Corabeth listed off different ways she could die and dozed off from pure exhaustion that went deeper than the physical kind.

When she startled awake again, she was still sitting on the mattress that rustled with every move, head against the wall.

But she was also aware of another presence. Like a barely perceivable static.

She strained her eyes, but all she was met with were shadows.

“Hello?” Corabeth called out into the darkness, her voice rough.

The reply was a low rumble. A dog giving a warning growl.

“Why did you follow me?” asked the Shadowbeast slowly, as if words came hard for it. It was sitting outside the bars, in the opposite corner from Corabeth.

For a moment, she didn’t know what to say. Her first instinct was to lie. Tell the Beast that she got lost in the woods and stumbled upon the manor. But for what?

“I wanted to die,” she admitted instead. “You are Death, are you not?”

A cold chuckle. It made the hairs on Corabeth’s arms stand up. “I am not Death. Merely the bringer of it.”

“Why didn’t you kill me?” she asked and felt her throat close up. She had not imagined that she would have to bargain with death. It was something that was supposed to come easily. Instead, she had to fight for it like everything else in her life.

“You should go home,” the Beast said, its tone bored.

“I have no home,” she replied. The reminder stung like a slap across her face.

“Back to your people then,” the Beast didn’t relent.

“They are not my people,” Corabeth said as her cheeks flushed. “That village could burn to the ground and I would be happy to strike the match.”

For the first time, Corabeth sensed some movement in the shadows across from her, felt them lean a little closer.

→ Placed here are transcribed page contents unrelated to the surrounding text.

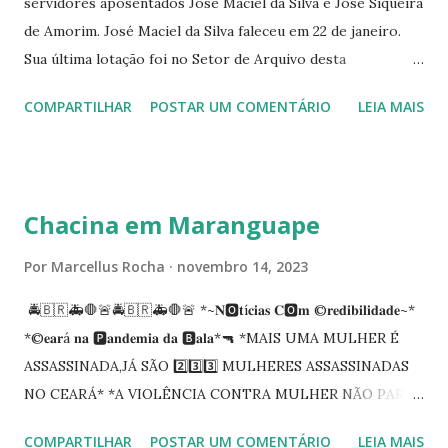
servidores aposentados José Maciel da Silva e José Siqueira
de Amorim. José Maciel da Silva faleceu em 22 de janeiro.
Sua última lotação foi no Setor de Arquivo desta
Procuradoria Regional do Trabalho. O servidor José
COMPARTILHAR
POSTAR UM COMENTÁRIO
LEIA MAIS
Siqueira Amorim faleceu em 28 de fevereiro e encerrou a
carreira na Secretaria da Coordenadoria de 2º Grau. Ao
tempo em que se solidariza com os familiares e amigos, a
PRT-7 reconhece a valorosa contribuição de ambos
Chacina em Maranguape
enquanto atuaram nesta instituição.
Por
Marcellus Rocha
novembro 14, 2023
🚔🇧🇷🚑🛑🚨🚔🇧🇷🚑🛑🚨 *~𝐍🅾️𝐭í𝐜𝐢𝐚𝐬 𝐂🅾️𝐦 ©️𝐫𝐞𝐝𝐢𝐛𝐢𝐥𝐢𝐝𝐚𝐝𝐞~*
*©️𝐞𝐚𝐫á 𝐧𝐚 🅿️𝐚𝐧𝐝𝐞𝐦𝐢𝐚 𝐝𝐚 🅱️𝐚𝐥𝐚*🔫 *MAIS UMA MULHER É
ASSASSINADA,JÁ SÃO 2️⃣3️⃣3️⃣ MULHERES ASSASSINADAS
NO CEARÁ* *A VIOLÊNCIA CONTRA MULHER NÃO PARA
NO CEARÁ* *MARANGUAPE/CHACINA* Segundo
COMPARTILHAR
POSTAR UM COMENTÁRIO
LEIA MAIS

“That was your home? The one that burned?” the Shadowbeast asked.

“Yes,” she answered.

“They’re just things. You’ll get them back,” it said. There was no comfort in his voice.

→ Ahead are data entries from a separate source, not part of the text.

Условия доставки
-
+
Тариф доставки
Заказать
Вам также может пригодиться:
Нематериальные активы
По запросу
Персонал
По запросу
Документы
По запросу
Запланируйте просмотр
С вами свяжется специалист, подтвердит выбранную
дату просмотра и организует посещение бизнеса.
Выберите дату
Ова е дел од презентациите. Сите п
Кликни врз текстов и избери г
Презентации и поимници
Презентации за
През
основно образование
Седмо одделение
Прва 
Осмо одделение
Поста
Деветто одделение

“The world is set up in a way that makes sure I won’t,” Corabeth said. “If I go back, my only option is to sell myself into servitude. And I will not do that. Not to those people. I would rather die. I wanted to die.”

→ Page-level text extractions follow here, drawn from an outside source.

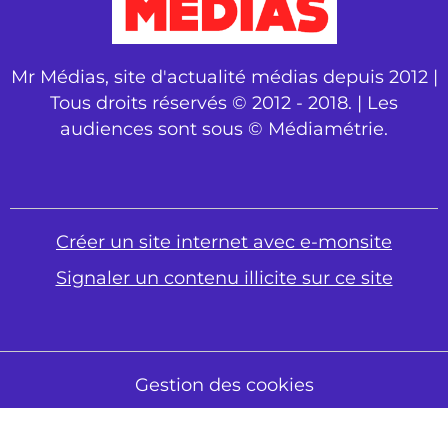
Mr Médias, site d'actualité médias depuis 2012 |
Tous droits réservés © 2012 - 2018. | Les
audiences sont sous © Médiamétrie.
Créer un site internet avec e-monsite
Signaler un contenu illicite sur ce site
Gestion des cookies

The Beast was still for a moment before it stretched impossibly tall. There was a clatter, and something metallic fell to the floor before her. She fumbled around in the darkness that had only deepened, the moonlight nearly extinguished. Something cold touched her fingers, and she grabbed for it.

“A key? To the cell?” she asked, frowning.

“Mmm,” rumbled the Beast. A confirmation.

“But why?” Corabeth asked. She strained her eyes to peer at the shadow, desperate to see any features of the Beast, but was met with a solid wall of black.

“The bars aren’t there to keep you in,” the Beast said. The words came easier now, as if it had remembered how to speak. “They were to keep me out.”

The Shadowbeast started to slip along the wall, back in the direction of the stairs.

Corabeth scrambled to her feet, shrugged the blanket from her shoulders, and dashed for the bars. She clung desperately to the cold metal.

“Why didn’t you kill me?” she called after the retreating shadow.

The Beast halted momentarily.

“In my experience, those who ask for death rarely deserve it,” it said over its shoulder and continued moving.

This time, when it moved, Corabeth could hear quiet steps.

When it made it to the end of the hallway and up the stone stairs, the door did not fall shut behind it.

Instead, the silence felt like an invitation.